▸ Problem description
From the entries below, gather each line containing the word "Super".

[[ Extracted data, beginning ]]

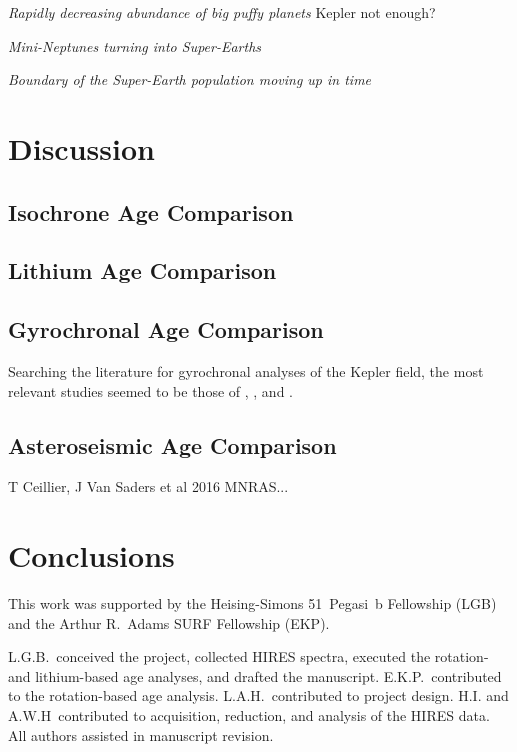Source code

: \documentclass[11pt,twocolumn,tighten]{aastex63}
\begin{document}
{\it Rapidly decreasing abundance of big puffy planets}
Kepler not enough?

{\it Mini-Neptunes turning into Super-Earths}
\citep[e.g.][]{Rogers_2021}

{\it Boundary of the Super-Earth population moving up in time}
\citep{David_2021}


\section{Discussion}
\label{sec:disc}

\subsection{Isochrone Age Comparison}

\subsection{Lithium Age Comparison}

\subsection{Gyrochronal Age Comparison}
Searching the literature for gyrochronal analyses of the Kepler field,
the most relevant studies seemed to be those of
\citet{Walkowicz_2013}, \citet{Reinhold_2015}, and 
\citet{David_2021}.

\subsection{Asteroseismic Age Comparison}
T Ceillier, J Van Saders et al 2016 MNRAS...


\section{Conclusions}
\label{sec:conclusions}

\acknowledgements
This work was supported by the 
Heising-Simons 51~Pegasi~b Fellowship (LGB)
and the Arthur R.~Adams SURF Fellowship (EKP).

L.G.B.~conceived the project, collected HIRES spectra, executed the
rotation- and lithium-based age analyses, and drafted the manuscript.
E.K.P.~contributed to the rotation-based age analysis.
L.A.H.~contributed to project design.
H.I. and A.W.H~contributed to acquisition, reduction, and analysis of
the HIRES data.
All authors assisted in manuscript revision.
\end{document}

[[ Extracted data, end ]]

▸ Written answer
{\it Mini-Neptunes turning into Super-Earths}
{\it Boundary of the Super-Earth population moving up in time}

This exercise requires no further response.